Consegna:
Rispondi alle domande sul brano dedicato al quadro di Pissarro.
1. In quale albergo soggiornava Pissarro?
2. Quante vedute del boulevard Montmartre eseguì dalla sua finestra?
3. Per quale caratteristica la versione dell'Ermitage si distingue dalle altre della stessa serie?

Brano del documento:
┄┄┄┄┄┄

Il quadro della settimana: “Boulevard Montmartre” di Camille Pissarro

1897. Olio su tela, cm 74 x 92,8. Ermitage di San Pietroburgo
di Orazio Leotta - mercoledì 15 ottobre 2014 - 5098 letture

Parigi, a cavallo tra la fine dell’Ottocento e i primi del Novecento divideva. Si, perché la capitale francese con le sue strade gremite da rumorosi passanti e dalle carrozze, nonché per i mercati, i caffè, i grandi palazzi, i parchi, se per qualche artista costituiva un polo di attrazione, per altri invece equivaleva a una ripulsa. 92)_Boulevard_Montmartre

Così mentre ad esempio Monet vi fuggiva, per altri come Pissarro, la città divenne uno dei soggetti principali della propria arte. Egli soggiornava all’Hotel de Russie e dalla sua finestra eseguì ben tredici vedute del boulevard Montmartre catturato dai giochi di luce, dall’architettura, dal panorama e più in generale dalle grande animazione.

Un interesse, quello di Pissarro, per la vita moderna in genere, la cui massima espressione all’epoca era la quotidianità urbana. La versione dell’Ermitage del boulevard Montmartre è caratterizzata da un formato maggiore rispetto alle altre della stessa serie ed è senz’altro la più pregevole da un punto di vista complessivo del risultato.

┄┄┄┄┄┄

Dati per la comprensione di grafici:
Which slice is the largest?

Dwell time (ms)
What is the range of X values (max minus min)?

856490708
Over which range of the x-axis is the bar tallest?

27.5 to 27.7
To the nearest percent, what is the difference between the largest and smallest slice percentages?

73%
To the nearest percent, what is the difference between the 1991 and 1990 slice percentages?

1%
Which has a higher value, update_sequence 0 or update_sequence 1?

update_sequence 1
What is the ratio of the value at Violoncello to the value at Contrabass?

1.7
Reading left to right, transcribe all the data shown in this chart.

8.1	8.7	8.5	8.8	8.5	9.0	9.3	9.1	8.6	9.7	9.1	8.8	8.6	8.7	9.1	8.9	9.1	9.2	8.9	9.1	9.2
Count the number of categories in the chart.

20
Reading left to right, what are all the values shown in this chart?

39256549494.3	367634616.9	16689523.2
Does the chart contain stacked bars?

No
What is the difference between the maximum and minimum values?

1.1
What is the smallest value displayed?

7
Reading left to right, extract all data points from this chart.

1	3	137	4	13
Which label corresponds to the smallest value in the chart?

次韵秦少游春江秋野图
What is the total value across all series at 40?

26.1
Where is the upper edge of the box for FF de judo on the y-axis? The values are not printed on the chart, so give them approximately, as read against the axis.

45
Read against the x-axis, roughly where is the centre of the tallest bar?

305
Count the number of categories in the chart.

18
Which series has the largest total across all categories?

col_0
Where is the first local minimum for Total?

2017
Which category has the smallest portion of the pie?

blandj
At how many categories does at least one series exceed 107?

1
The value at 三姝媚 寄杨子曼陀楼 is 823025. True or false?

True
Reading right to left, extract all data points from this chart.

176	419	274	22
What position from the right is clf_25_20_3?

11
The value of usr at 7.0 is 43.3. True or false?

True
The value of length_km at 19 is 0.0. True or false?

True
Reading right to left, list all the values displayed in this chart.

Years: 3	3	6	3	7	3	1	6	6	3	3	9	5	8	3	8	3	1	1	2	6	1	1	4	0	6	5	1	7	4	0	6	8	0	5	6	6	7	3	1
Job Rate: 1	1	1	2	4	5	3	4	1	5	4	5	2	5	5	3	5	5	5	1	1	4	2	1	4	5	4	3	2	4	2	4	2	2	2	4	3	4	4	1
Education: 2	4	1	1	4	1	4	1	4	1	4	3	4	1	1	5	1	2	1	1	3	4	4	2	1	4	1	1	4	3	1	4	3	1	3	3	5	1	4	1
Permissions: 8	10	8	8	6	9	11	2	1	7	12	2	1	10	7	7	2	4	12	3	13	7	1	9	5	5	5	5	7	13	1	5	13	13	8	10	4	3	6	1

┄┄┄┄┄┄

Soluzione:
1. All'Hotel de Russie.
2. Tredici.
3. Per il formato maggiore.